# ThermoWorks TW8060 Two-Channel Thermocouple With Alarm



## bossk4hire (Mar 6, 2012)

Hey there ya'll.... have any of ya'll used this thermometer? http://thermoworks.com/products/handheld/TW8060.html#MoreInfoTab

It looks pretty nice..... but it does cost a few bucks..... jsut wanted ot see if anyone had used it before. I didn't see any reviews of it on the site here.

Thanks

Jeff


----------



## bmudd14474 (Mar 6, 2012)

never used that one. I do have the Thermapen


----------



## jaybls (Mar 6, 2012)

Have a look at this review from Big Wayner's BBQ blog:

http://www.bigwaynerbbq.com/2011/11/22/shane-draper-reviews-the-thermoworks-tw8060/

Hope that helps!


----------



## bama bbq (Mar 6, 2012)

Jaybls said:


> Have a look at this review from Big Wayner's BBQ blog:
> 
> http://www.bigwaynerbbq.com/2011/11/22/shane-draper-reviews-the-thermoworks-tw8060/
> 
> Hope that helps!


Nice review.  The only disadvantage over others I've seen is no remote.


----------



## bossk4hire (Mar 8, 2012)

Thanks for the info.... it looks pretty nice... a bit pricey but really nice.

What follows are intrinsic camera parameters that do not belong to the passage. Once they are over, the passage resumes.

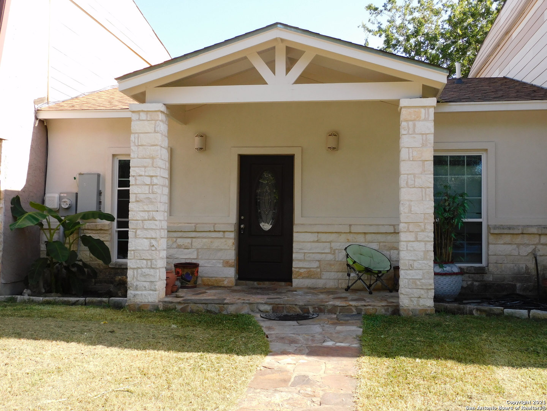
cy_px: 206
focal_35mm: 40
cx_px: 274
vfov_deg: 36.0
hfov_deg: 46.8
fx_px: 632
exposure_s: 1/320
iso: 125
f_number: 3.8
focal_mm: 7.2
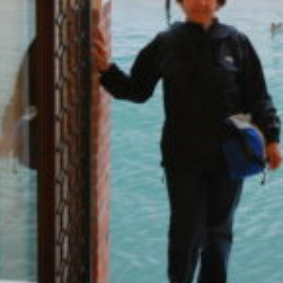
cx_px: 258
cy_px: 58
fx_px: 1262
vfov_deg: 12.7
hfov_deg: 12.7
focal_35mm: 136
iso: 320
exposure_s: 1/30
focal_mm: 31
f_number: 4
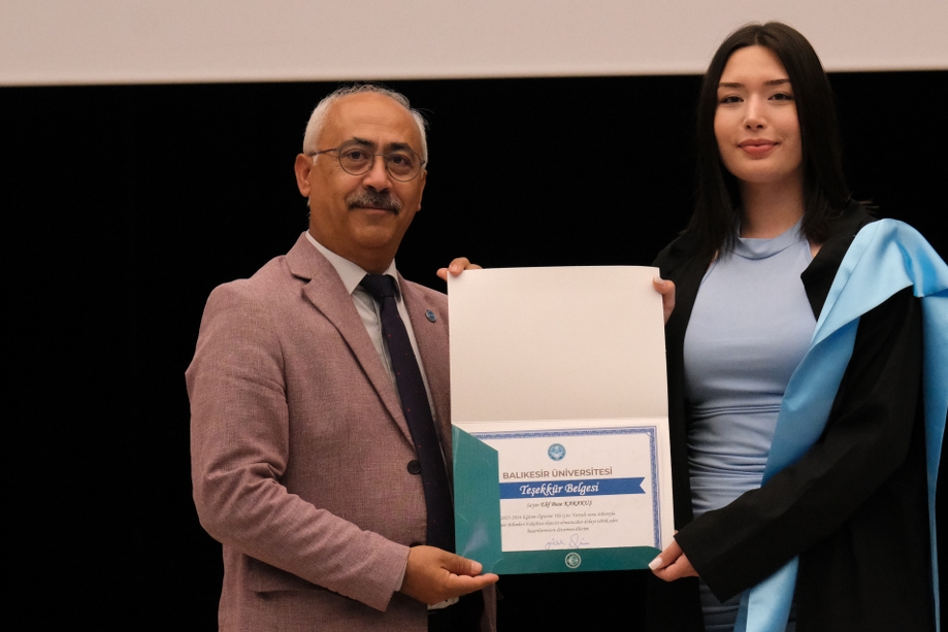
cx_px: 589
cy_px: 290
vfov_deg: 11.1
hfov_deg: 16.5
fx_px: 3266
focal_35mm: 124
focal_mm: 63
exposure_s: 1/250
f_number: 5.6
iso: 10000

Not sure if it is water/splash resistant so I'll have to dig further.


----------



## mccaf (May 30, 2012)

I have it nad have used a handful of times. Right now it is back at Thermo works on an RMA to get checked out. I bought the Kit with the Meat probe and the Crocodile clip oven probe. Seems The braided cable got to hot on a flare up when the lid was open and melted the insulation. I will be replacing it however. I could have made another choice I guess but the customer service was pretty good here.  For a few dollars more you can get the Partyq which I think is more bang for your buck.


----------



## soonersmokering (Jun 14, 2013)

My experiences with this product are the complete opposite.  The temperatures are very inaccurate, I have a $141 piece of equipment that sits in a box...


----------